Another San Diego biotech, Arcturus Therapeutics, is focused on a different use of this technology: vaccine boosters. The reason, explained Arcturus CEO Joseph Payne, is that a tiny bit of self-amplifying mRNA could go a long way toward reigniting the body’s immune responses by restimulating these cells with high levels of a viral protein.

It’s a strategy that Arcturus, a publicly traded biotech founded in 2013, is testing with a self-replicating Covid-19 vaccine that is currently in clinical trials. And in mid-August, Arcturus reported data indicating that clinical trial participants who’d received the company’s vaccine as a booster still had high levels of antibodies that could block Omicron variant BA.5 six months after getting the shot.

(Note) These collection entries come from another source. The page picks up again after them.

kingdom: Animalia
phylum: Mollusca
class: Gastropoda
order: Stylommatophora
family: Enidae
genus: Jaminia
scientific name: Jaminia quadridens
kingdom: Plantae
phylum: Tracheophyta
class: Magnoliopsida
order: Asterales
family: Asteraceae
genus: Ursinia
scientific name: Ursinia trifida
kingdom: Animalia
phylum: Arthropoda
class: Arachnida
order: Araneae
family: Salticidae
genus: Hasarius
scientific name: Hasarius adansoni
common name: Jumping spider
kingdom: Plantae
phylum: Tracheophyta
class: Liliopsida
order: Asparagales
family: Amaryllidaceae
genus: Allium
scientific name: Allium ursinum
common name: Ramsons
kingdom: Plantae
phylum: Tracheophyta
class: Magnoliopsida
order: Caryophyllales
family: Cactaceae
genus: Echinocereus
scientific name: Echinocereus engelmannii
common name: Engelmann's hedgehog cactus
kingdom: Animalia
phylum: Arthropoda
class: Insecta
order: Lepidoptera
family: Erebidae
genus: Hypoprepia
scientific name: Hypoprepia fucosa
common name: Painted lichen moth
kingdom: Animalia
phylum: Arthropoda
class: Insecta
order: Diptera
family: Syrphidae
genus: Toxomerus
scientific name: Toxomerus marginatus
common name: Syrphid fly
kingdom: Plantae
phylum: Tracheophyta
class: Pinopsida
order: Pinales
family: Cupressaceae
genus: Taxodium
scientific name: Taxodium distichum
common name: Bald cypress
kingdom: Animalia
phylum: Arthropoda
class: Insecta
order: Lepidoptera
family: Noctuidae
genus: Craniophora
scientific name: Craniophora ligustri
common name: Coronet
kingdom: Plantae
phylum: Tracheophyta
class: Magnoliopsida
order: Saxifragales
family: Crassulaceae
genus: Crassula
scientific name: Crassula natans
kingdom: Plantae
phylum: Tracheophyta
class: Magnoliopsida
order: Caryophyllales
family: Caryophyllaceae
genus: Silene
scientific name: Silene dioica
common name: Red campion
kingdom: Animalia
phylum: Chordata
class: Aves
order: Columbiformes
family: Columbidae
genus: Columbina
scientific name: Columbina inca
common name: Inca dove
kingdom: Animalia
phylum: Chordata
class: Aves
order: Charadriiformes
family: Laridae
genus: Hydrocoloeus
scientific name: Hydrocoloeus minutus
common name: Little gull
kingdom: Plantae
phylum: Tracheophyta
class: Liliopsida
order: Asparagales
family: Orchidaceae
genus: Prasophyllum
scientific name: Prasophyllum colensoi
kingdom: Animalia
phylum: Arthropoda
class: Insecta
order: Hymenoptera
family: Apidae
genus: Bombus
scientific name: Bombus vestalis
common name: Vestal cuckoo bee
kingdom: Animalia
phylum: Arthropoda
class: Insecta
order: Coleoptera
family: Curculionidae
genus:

In the long run, Payne said, he thinks self-replicating mRNA could also allow researchers to develop mRNA therapies that aren’t feasible right now.Some of the proteins in your cells last several days, while others last less than an hour. And producing a protein that’s going to break down almost immediately isn’t much help unless you can keep churning out new copies. That’s why current mRNA therapies work best for longer-lasting proteins. But having a self-copying pool of mRNA could allow cells to continue to churn out proteins that are both ephemeral and important.

The technology is drawing financial interest. Arcturus recently struck a deal with Australian life science company CSL Seqirus licensing its self-amplifying technology for an upfront payment of $200 million and, potentially, $4.3 billion in future milestone payments.

“It’s still challenging, it’s still very early,” Payne said. But, he added, “We’re really excited about that part of our pipeline.”